To improve upon this approach, we can simply predict the probabilities observed in the entire dataset for each individual datapoint.

In [None]:
def baseline(x):
    """ the baseline model ignores x and simply predicts the baseline probabilities
        in the dataset """
    return crime_probabilities

# this is super slow, and not recommended, but I wanted to illustrate the point clearly
ll = 0.0
for row in crime.iterrows():
    # let's just use the X and Y position
    features = np.asarray([row[1].X, row[1].Y])
    probs = baseline(features)
    ll += -np.log(probs[row[1].Category]) / float(len(crime))
    if row[0] % 50000 == 0:
        print row[0]/ float(len(crime))

print "log_loss", ll

This is horribly slow, but luckily we can do a lot better.  You'll notice that we always add the same value for log_loss for a particular category.  To speed things up we can loop over crime categories and multiply the log loss by the count of the number of times it appears in the dataset.

In [None]:
ll = 0.0
for category in all_crimes:
    # baseline ignores x, so we just pass in None
    probs = baseline(None)
    ll += -np.log(probs[category])*(crime.Category == category).sum() / float(len(crime))

print "log_loss", ll

If we look a little closer, we will see that the second part of the expression in the loop is really just the probability of a crime in the dataset.  This let's us rewrite our code in the following way.

In [None]:
ll = 0.0
for category, prob in crime_probabilities.items():
    ll += -np.log(prob)*prob

print "log_loss", ll

This may look familiar to you.  This is almost exactly the formula for the [entropy of a discrete probability distribution](https://en.wikipedia.org/wiki/Entropy_%28information_theory%29).  The only difference is that the entropy uses a log with base 2 whereas the log loss typically uses the natural log.  This connection can give you some new ways to think about what this log loss really means.

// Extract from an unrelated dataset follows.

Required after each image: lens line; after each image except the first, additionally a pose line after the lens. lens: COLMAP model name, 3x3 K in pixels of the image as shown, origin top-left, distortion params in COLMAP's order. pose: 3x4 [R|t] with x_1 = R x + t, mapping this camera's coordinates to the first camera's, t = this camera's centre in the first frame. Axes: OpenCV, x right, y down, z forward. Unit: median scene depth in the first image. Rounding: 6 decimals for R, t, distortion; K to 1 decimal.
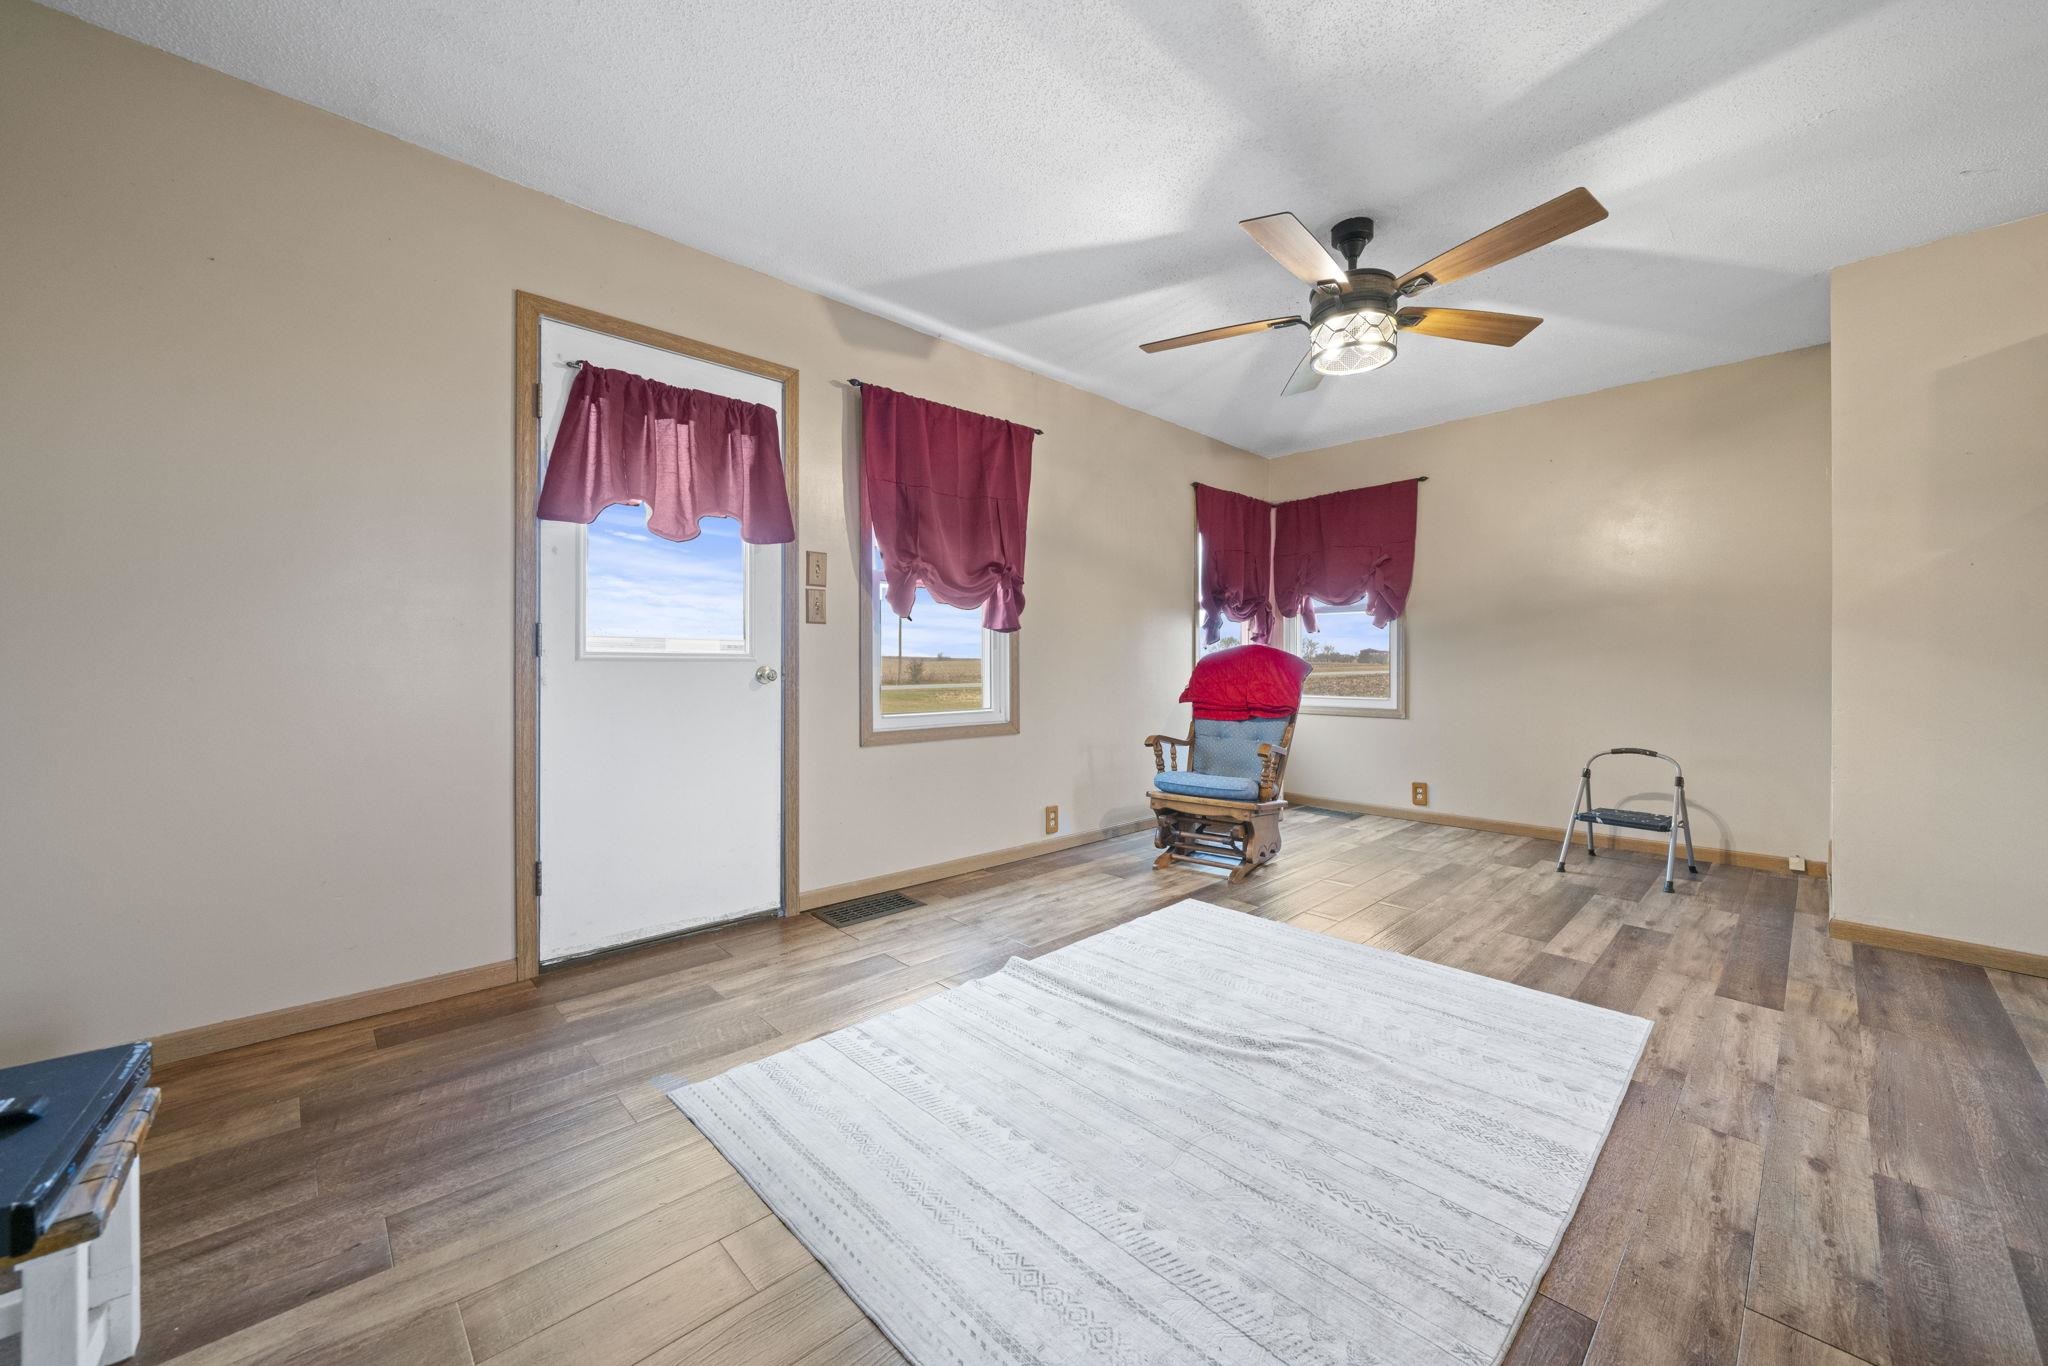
lens RADIAL K [[775.5, 0, 1030.5], [0, 775.5, 666.8], [0, 0, 1]] dist [-0.005558, 0.000399]
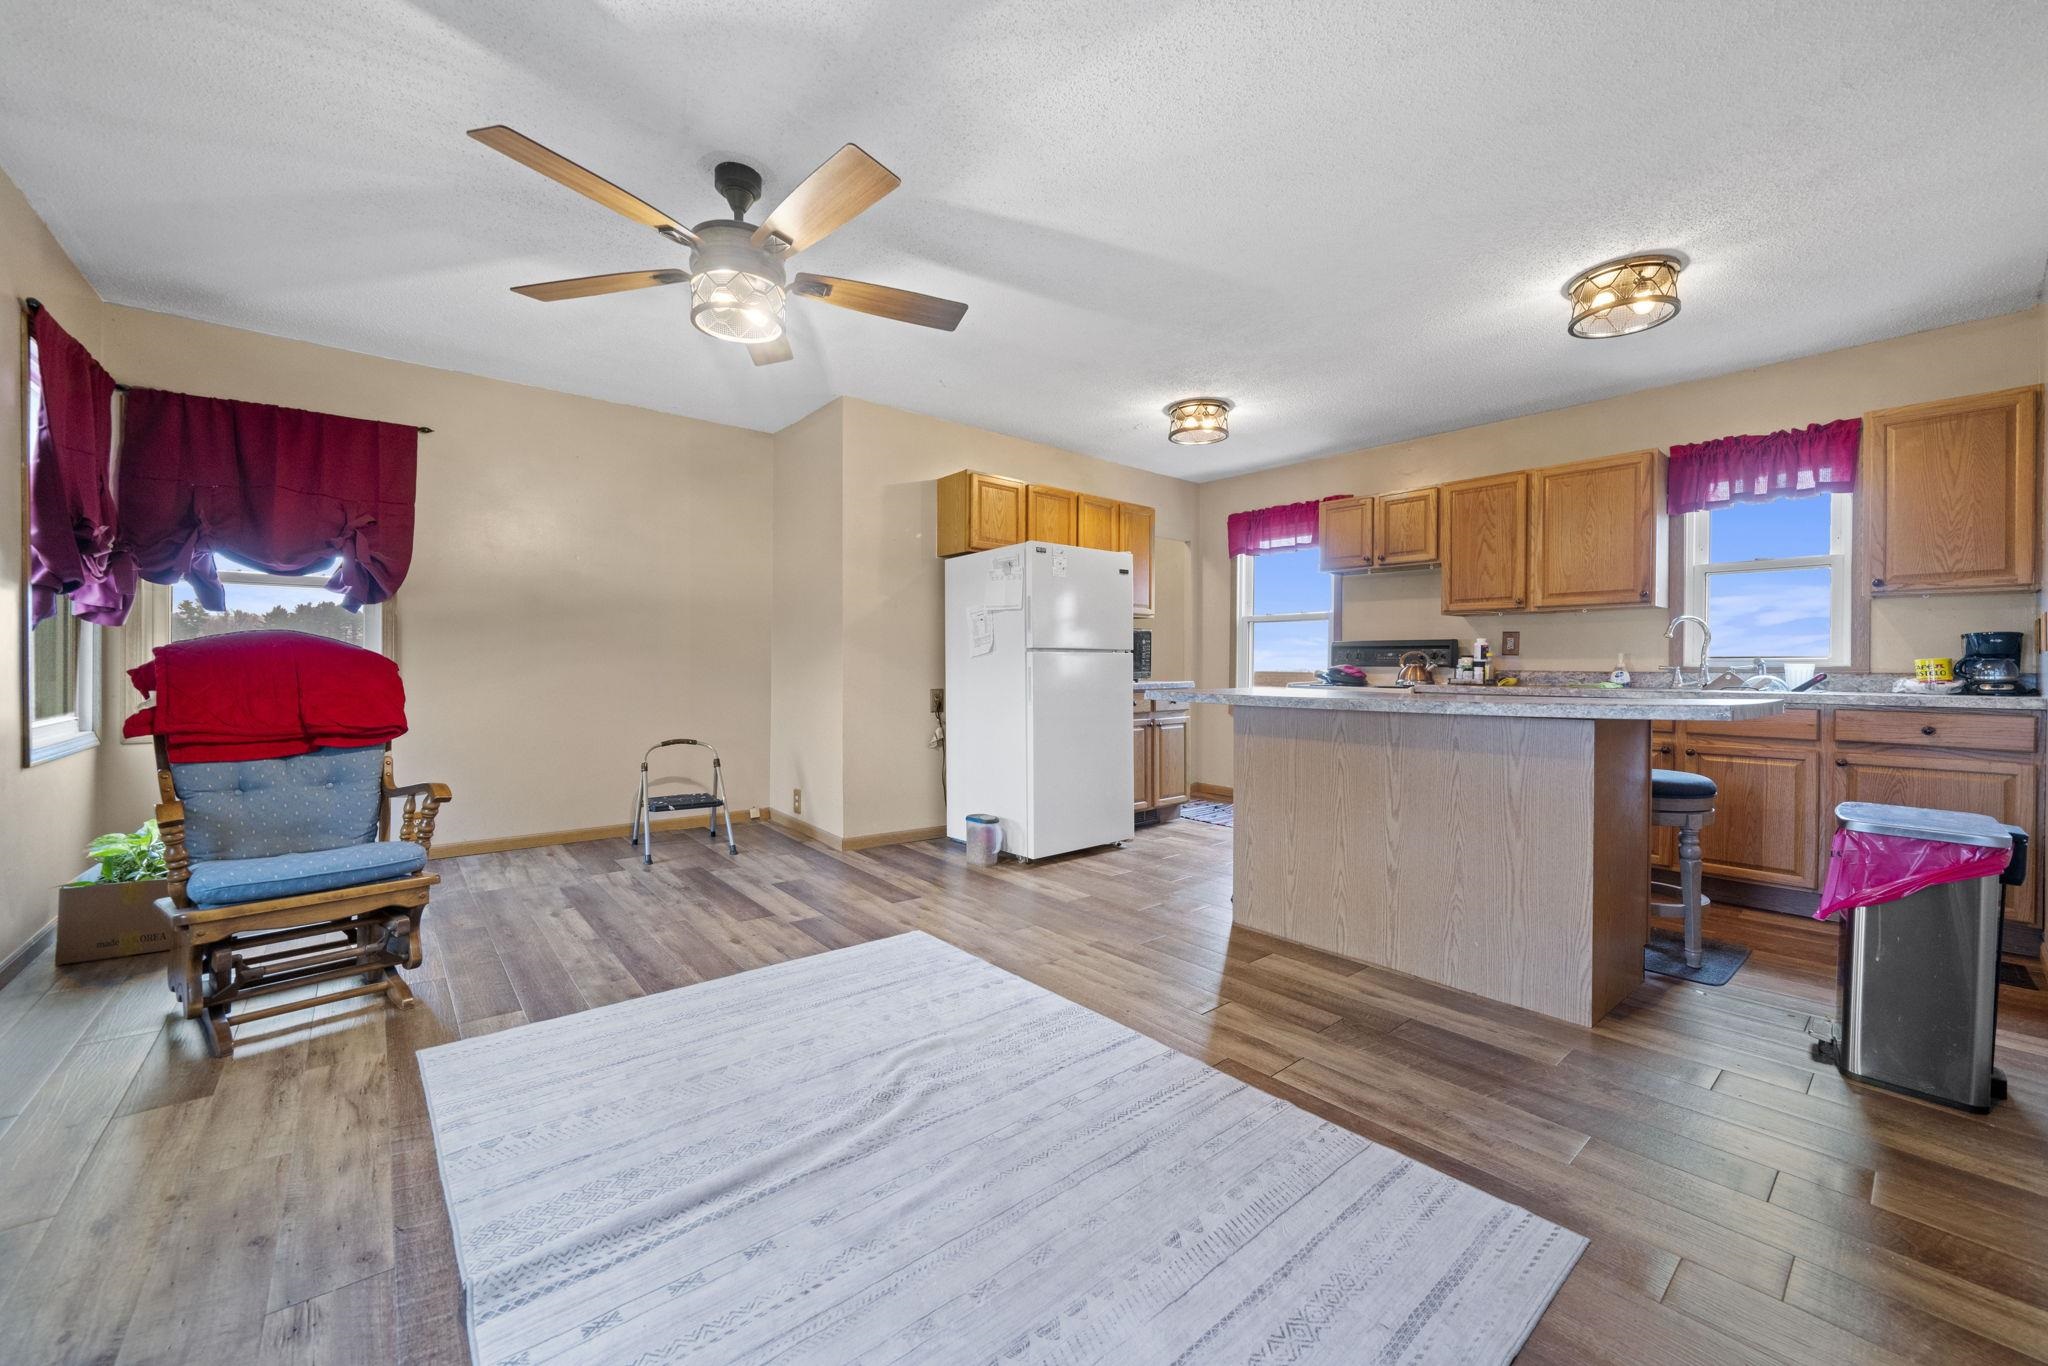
lens RADIAL K [[775.5, 0, 1029.2], [0, 775.5, 670.3], [0, 0, 1]] dist [-0.005558, 0.000399]
pose [[0.070990, -0.007317, 0.997450, -0.469671], [-0.004116, 0.999962, 0.007629, -0.008099], [-0.997469, -0.004647, 0.070957, 0.623504]]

One interpretation is that the entropy gives us the number of bits of randomness in each event.  Therefore, a crime in San Francisco has $2.68 \times \frac{\ln e}{\ln 2} = 3.87$ bits of randomness associated with it.  Any improvements that you can glean from your model can be quantified by calculating the gain in information that your model provides expressed in bits.  For instance, the leading model on Kaggle right now has a log loss of 2.05 which translates to 2.95 bits of randomness.  The difference betweeen these two is .91 bits.

Other ways to think about Entropy:
1.  On average how surprised are you when an event occurs?
2.  How much data would it take to encode a stream of events?  The inverse being, how much can you compress a stream of data given some underlying knowledge of its structure.